The full range of possibilities always exists. That must be why any means necessary is always possible This must be why two black people (the brother and judge), hugged Amber Guyger who killed Botham Jean intentionally and premeditated, yet claimed she did nothing wrong. The always existence of the full range of possibilities also must be why black people keep saying, “I never thought something like this (racist) would happen to me.” You can be certain many more black people think this way. For any piece of logic, there is never just one person who has that logic. So there must be another black female bailiff who would also comb Amber Guyger's hair like a good nanny mammy should.

When it comes to “I never thought something like this (racist) would happen to me,” we need to critically analyze this glitch in order to fix it.

I Never Thought

Why not?
Why did you never thought?

When a person starts out with “I never thought” and adds “something like this (racist)” in the middle and ends with “would happen to me,” that statement tells you a great deal why that person thinks that way.

The statement tells you the person somehow thinks the way they personally individually think, changes the racist collective perspective towards them.
The person somehow thinks something about them provides a protective “do not harm” shield around them.”

An epitome example of ignorance is when a black person says, “I never thought something like this (racist) would happen to me.”
This is so much so a perfect example of ignorance, that it crosses over into stupidity.

This must be so because despite all evidence that the achievement of black people does not lessen the liklihood of encountering racism, some black people still think their personal achievement has changed racism's deeply entrenched historical pattern dynamics.

Understand clearly that the entire racist collective represents people with goo gobs of unresolved personal issues that have been transferred to each other epigenetically and nourished to full strength every generation. That's why they transfer and project their problems onto you, us black people.

Something Like This

Something like what?
Are you saying there are categories of racism that you graduate out of as you elevate yourself in the society?
Tell that to Dr. King, to Obama, to Oprah, to any well-liked black person, to any well-to-do black person, to any black person with a college degree, to any black person who doesn't smoke weed, to any black person who dresses the part, talks the part, walks the part, lives in the white hood part.....

...To Me

The black person is not saying “I never thought something like this (racist) would happen.”
They're saying “I never thought it would happen TO ME; however, I did think it would happen to other black people.
Why?
Because they're not like me and I'm not like them.
How's that?
You are black aren't you?
Say what? You're American?
Obviously the black person is hoping the racist collective will “see” them differently and respect them more based on things that ain't got nothing to do with racism.

Please give me one example of how being “different than other black folks” has worked in favor of that black person such that racists automatically leave different looking or different acting or different named black folks alone. I'm a French Canadian. Good luck with that escape route.

I...Me

[These are the first and last words of the statement]
Already we can see where the logic glitch begins and ends,

Racism ain't about I, Me, Myself, You.
Racism is about Us and We in the eyes of dem den dim them.
Racism is not about individual black people.
Racism is about collective white people who choose to vent their frustrations on collective black people, after killing the goodness in their whole family.

TASK REQUIREMENTS: In the text about racism, which two words does it name as the first and last words of the statement it examines?

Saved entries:
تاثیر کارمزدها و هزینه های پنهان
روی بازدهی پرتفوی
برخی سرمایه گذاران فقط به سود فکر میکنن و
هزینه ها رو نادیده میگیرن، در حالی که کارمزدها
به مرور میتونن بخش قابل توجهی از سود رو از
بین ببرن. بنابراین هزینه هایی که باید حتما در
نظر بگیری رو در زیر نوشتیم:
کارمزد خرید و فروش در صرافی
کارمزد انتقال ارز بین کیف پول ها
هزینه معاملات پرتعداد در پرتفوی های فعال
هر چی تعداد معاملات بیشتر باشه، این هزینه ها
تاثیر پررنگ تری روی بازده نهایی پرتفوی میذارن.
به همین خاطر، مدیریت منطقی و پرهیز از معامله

TASK RESPONSE: "I" and "me."